En voyant cette masse de citoyens, le gouverneur déclare qu'il ne peut recevoir que les délégués seuls. Mais déjà le peuple se défie, il demande des otages.
Trois bas officiers sont échangés contre les délégués qui franchissent l'avancée.
De Launay, qui compte sur un renfort, les reçoit avec toute la politesse d'un gentilhomme et, pour se ménager une trêve les oblige à déjeuner avec lui et leur promet de ne pas commencer le feu sur le peuple; il semble même consentir à enlever ses canons. Mais, à la vérité, il les fait seulement reculer sur les plates-formes.
Au moment où ces délégués satisfaits, repassaient le pont-levis pour rendre compte de leur entrevue, trois envoyés du district de la Culture[32] arrivaient à la Bastille, c'étaient les citoyens Bourlier et Toulouse, soldats de la milice et Thuriot de la Rozière, avocat au Parlement[33]. Ce dernier entre seul et de force dans la première cour; il somme le gouverneur, au nom de la Nation et de la Patrie, non seulement de retirer ses canons, mais encore de livrer la forteresse à la garde civique.
Voyant qu'il n'aura pas aussi facilement raison du citoyen Thuriot que des premiers délégués, le gouverneur change de tactique et déclare que les pièces de canon ayant été de tout temps sur les tours, il ne peut les en faire descendre que sur un ordre du roi.
Alors Thuriot insiste pour entrer dans la Bastille et monter sur les tours; de Launay y consent. En passant, il harangue les soldats et, comme on redescendant il veut encore leur parler, le gouverneur fait battre aux champs. Néanmoins il lui donne sa parole de gentilhomme et fait jurer à ses officiers et invalides qu'ils n'ont pas l'intention de faire usage de leurs moyens de défense, à moins d'un assaut. Thuriot se retire, mais il déclare qu'il rendra le gouverneur responsable du sang versé.—C'était la seconde fois que, pour gagner du temps, de Launay trompait les représentants du peuple.

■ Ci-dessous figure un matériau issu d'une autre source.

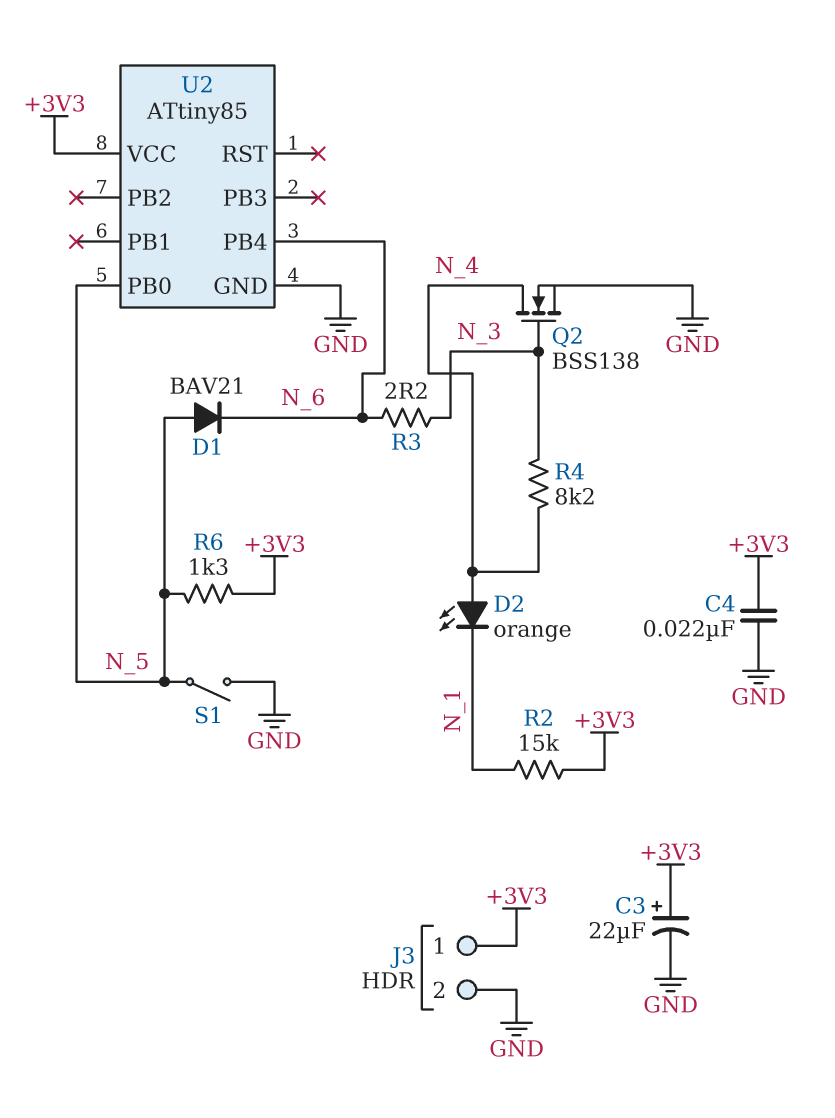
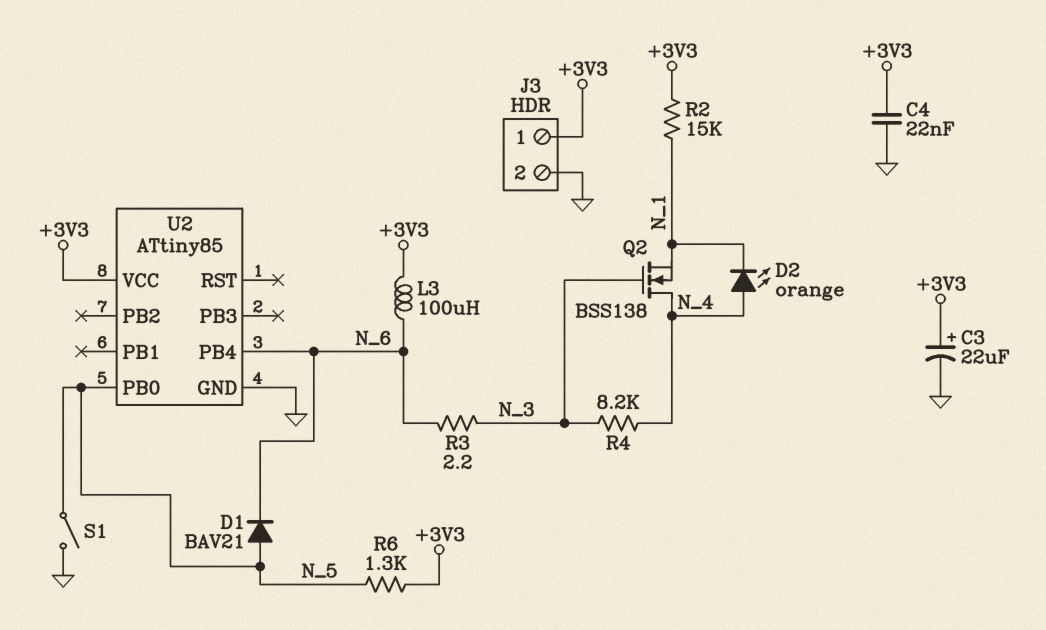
L3: none -> 100uH (+3V3, N_6)
Q2: NMOS BSS138 (G N_3, D N_4, S GND) -> NMOS BSS138 (G N_3, D N_4, S N_1)

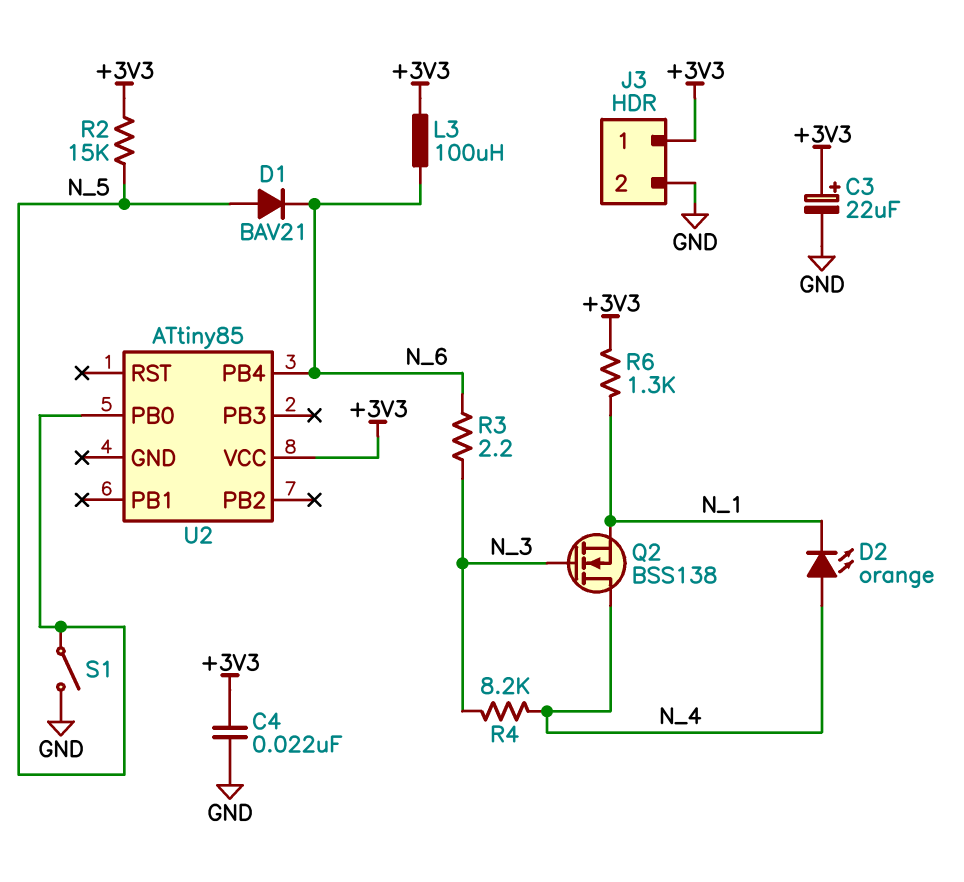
R2: 15k (+3V3, N_1) -> 15k (+3V3, N_5)
R6: 1.3k (+3V3, N_5) -> 1.3k (+3V3, N_1)
U2 pin GND: GND -> none

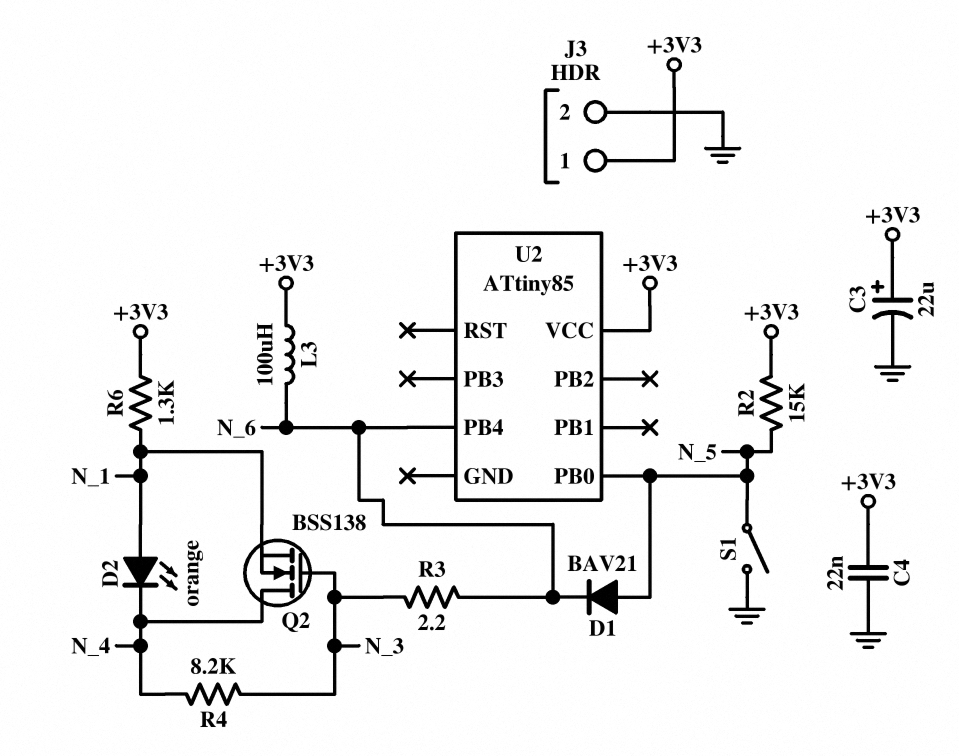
D2: LED orange (A N_4, K N_1) -> LED orange (A N_1, K N_4)

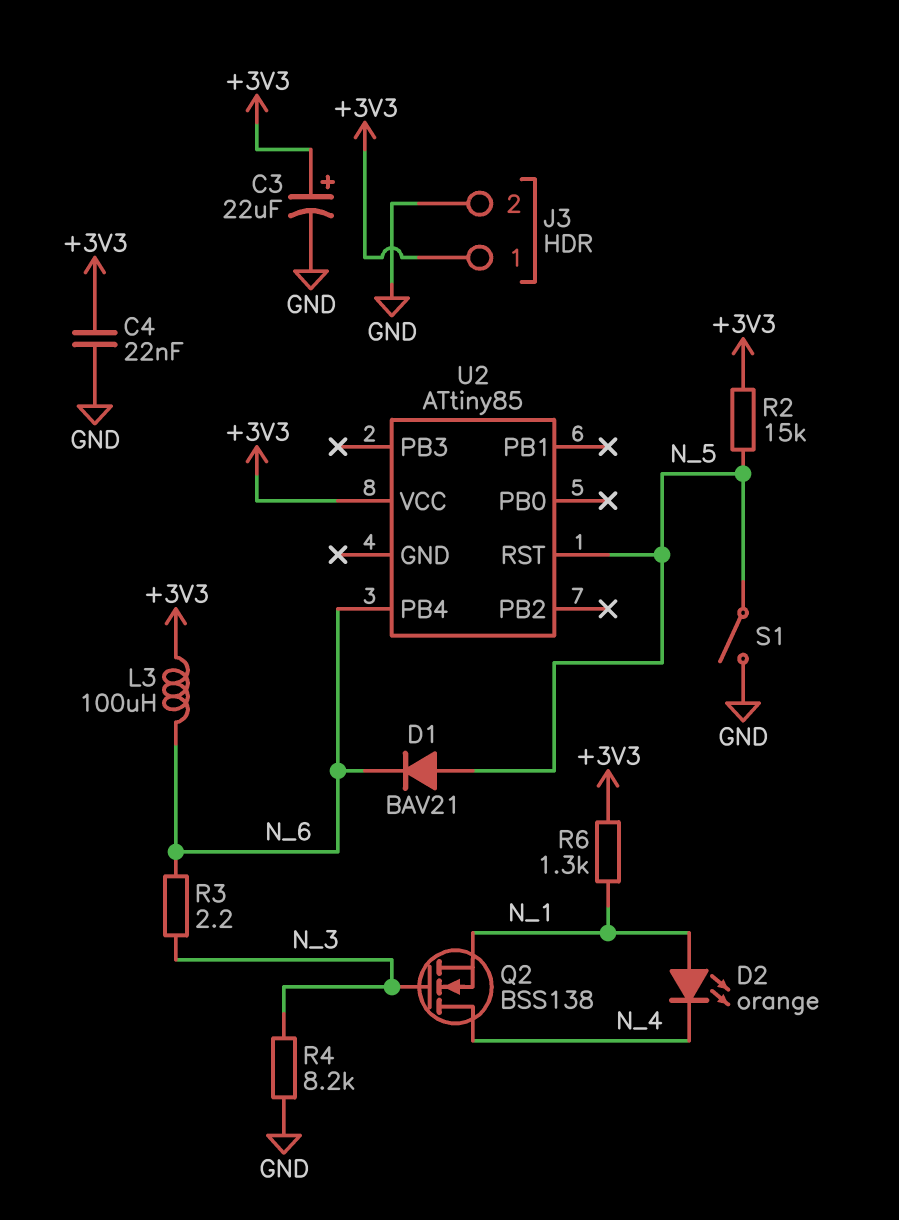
R4: 8.2k (N_3, N_4) -> 8.2k (GND, N_3)
U2 pin PB0: N_5 -> none
U2 pin RST: none -> N_5

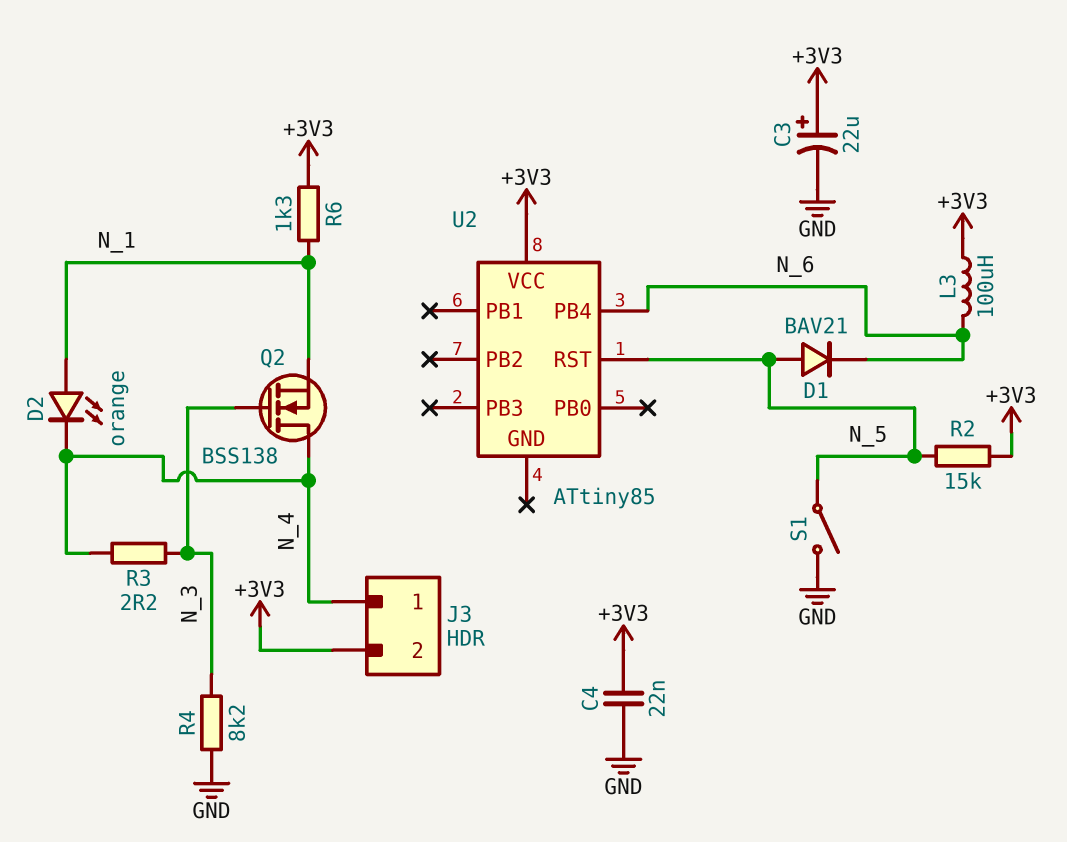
J3 pin 1: +3V3 -> N_4
J3 pin 2: GND -> +3V3
R3: 2.2 (N_3, N_6) -> 2.2 (N_3, N_4)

Comme Thuriot sortait et répétait aux citoyens les paroles du gouverneur, une troupe armée débouchait du faubourg Saint-Antoine en criant: «Nous voulons la Bastille, en bas la troupe[34]!» Et aussitôt, escaladant le toit du corps de garde de l'avancée, ils sautent dans la première cour et commencent a briser à coups de hache les chaînes du pont-levis.
Un coup de canon à mitraille[35] et une vive fusillade déciment la foule qui se disperse en criant: Trahison! trahison!
C'est alors qu'un ancien officier au régiment de la Reine, le citoyen Elie, fut proclamé chef avec les citoyens Cholat et Hullin pour lieutenants et que l'attaque recommença plus furieusement.
Une troisième députation, composée de quatre commissaires vint, peu après, de l'Hôtel de Ville pour signifier l'arrêté pris par les électeurs et dont l'effet était de confier la garde de la Bastille à la milice parisienne de concert avec les troupes qui s'y trouvaient.—Les quatre commissaires tentèrent trois fois de pénétrer sous la voûte de la rue Saint-Antoine, mais ce fut en vain. Ils furent seulment les témoins du carnage qui se faisait autour d'eux dans la cour du Passage et ne purent lire l'arrêté qu'aux assiégeants.—Retirez-vous, leur cria le peuple, car vous n'avez à attendre que trahison.